SKIPPY McDOUGAN: You are such a diva. We'll talk about this at home. Anyway it should be an exciting race so back to you Rich and Johnny.
****(Cut back to RT and JN)****
RICH THOMAS: (RT and JN are making out) Umm..... yes well thank you Skippy although I wish it had been more in depth...
JOHNNY NOZZLE: ....and more lengthy
RICH THOMAS: We are about to begin so Mr. King will you do the honors?
DISTRACTION: On your mark.... get set.... DRAG!!!!!!!!!!!
RICH THOMAS: And they're off! And looks as if Kip Streaker #34 has taken the lead and in second is #67 traveling all the way from the Egypt to compete in the Louisiana of drag racing competitions that we are broadcasting here today, we have the biggest Egyptian comedian since Ramses, we have Hesat Palafidy.
JOHNNY NOZZLE: I actually had the honor of traveling to the Vegas strip where Hesat actually did his training and let me tell you... can he work it.... mmm mmm mmm (licks lips).

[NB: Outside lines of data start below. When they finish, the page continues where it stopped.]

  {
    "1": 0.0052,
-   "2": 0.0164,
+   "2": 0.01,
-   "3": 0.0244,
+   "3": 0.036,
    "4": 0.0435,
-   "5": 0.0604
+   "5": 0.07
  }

RICH THOMAS: I hate to interupt... do I ever.... but out of nowhere Idaho Jenkins has come into the picture. He is coming up slyly and taking them from behind.
JOHNNY NOZZLE: Yes, well thats no surprise to me. Skippy, who has studied hours and hours of Idaho's moves, has often told me that Idaho enjoys using this move as ofter as humanly possible.

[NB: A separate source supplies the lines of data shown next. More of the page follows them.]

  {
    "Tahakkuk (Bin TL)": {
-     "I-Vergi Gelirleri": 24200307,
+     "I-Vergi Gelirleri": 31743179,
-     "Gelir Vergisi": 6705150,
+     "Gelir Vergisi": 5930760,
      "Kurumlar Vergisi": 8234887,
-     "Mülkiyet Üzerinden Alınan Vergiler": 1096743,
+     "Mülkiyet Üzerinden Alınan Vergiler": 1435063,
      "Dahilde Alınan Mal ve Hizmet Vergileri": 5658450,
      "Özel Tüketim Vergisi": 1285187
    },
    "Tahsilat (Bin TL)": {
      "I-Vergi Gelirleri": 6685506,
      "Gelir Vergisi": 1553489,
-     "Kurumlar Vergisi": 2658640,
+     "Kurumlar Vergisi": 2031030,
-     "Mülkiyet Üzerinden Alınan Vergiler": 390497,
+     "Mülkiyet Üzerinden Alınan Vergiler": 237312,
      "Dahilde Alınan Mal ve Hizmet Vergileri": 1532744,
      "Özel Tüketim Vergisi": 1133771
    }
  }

RICH THOMAS: So now its #67 Hesat Palafidy, #1 Idaho Jenkins, and in third place #34 Kip Streaker. Now Jenkins is over taking Palafidy.... but wait it looks as though Idaho has collapsed on the course.

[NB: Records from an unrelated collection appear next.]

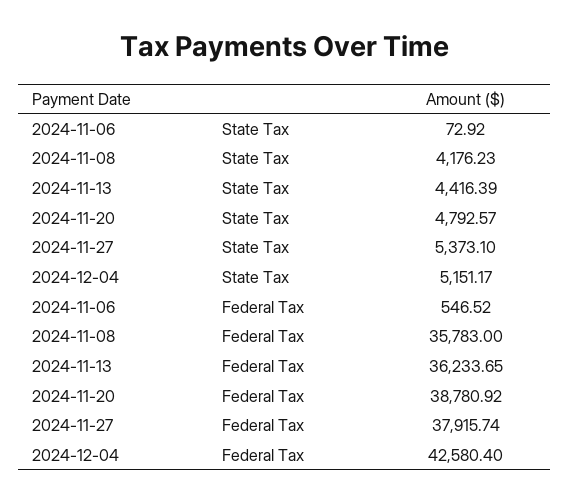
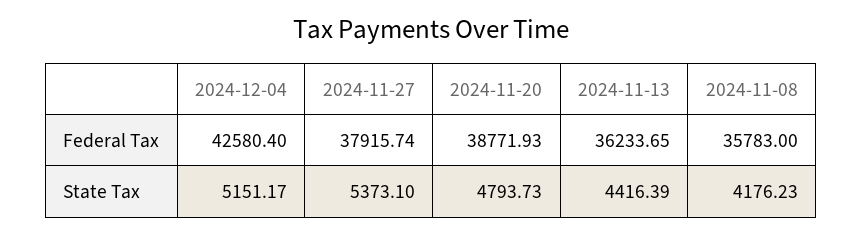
  {
-   "2024-11-06": {
-     "State Tax": 72.92,
-     "Federal Tax": 546.52
-   },
    "2024-11-08": {
      "State Tax": 4176.23,
      "Federal Tax": 35783
    },
    "2024-11-13": {
      "State Tax": 4416.39,
      "Federal Tax": 36233.65
    },
    "2024-11-20": {
-     "State Tax": 4792.57,
+     "State Tax": 4793.73,
-     "Federal Tax": 38780.92
+     "Federal Tax": 38771.93
    },
    "2024-11-27": {
      "State Tax": 5373.1,
      "Federal Tax": 37915.74
    },
    "2024-12-04": {
      "State Tax": 5151.17,
      "Federal Tax": 42580.4
    }
  }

JOHNNY NOZZLE: It looks to me as if he has a pulled groin.
RICH THOMAS: They're always looking to pull a groin aren't they?
JOHNNY NOZZLE: Boy howdy.
RICH THOMAS: And it looks as if our own Skippy McDougan is pulling Idaho off the course for safety reasons.
JOHNNY NOZZLE: Always a go getter!
RICH THOMAS: So now it is down to Streaker and Palafidy. It's a tense race but the two of them look quite loose. What do you think?
JOHNNY NOZZLE: Yep.
RICH THOMAS: Now we're hitting the ten second mark. And it is close: Streaker a wiry 560 lbs. and Palafidy an obiese 23.5 lbs. and oh dear. Streaker is down he has tripped over his own pumps and Palafidy wins. Hesat Palafidy, all the way from Cairo, Egypt, has run and won todays drag raci ng spectacular. Lets go back down to Skippy McDougan to get an update on Idaho\rquote s condition. Skippy?
SKIPPY McDOUGAN: Yes I've just been with Idaho and he is in a lot of pain right now
RICH THOMAS: Skippy what exactly happened out there?
JOHNNY NOZZLE: Did he pull a groin?
SKIPPY McDOUGAN: Yes Johnny he did. It happened because the thong I bought him was too tight.
JOHNNY NOZZLE: Can we expect him to race in next weeks derby in Gary, IN?
SKIPPY McDOUGAN: Its too early to tell. I'm going to rub Indian oils and Tiger Balm on Idaho's groin area and hopefully he'll be up and at him pretty soon.
RICH THOMAS: So thats our drag race for today. Stay tuned for the post-race show where Johnny will tell us more about that Turkish Prison / Lepracaun story. For Johnny Nozzle I'm Rich Thomas and I was acquitted of all charges involving the Panda in the Vatican. Goodnight.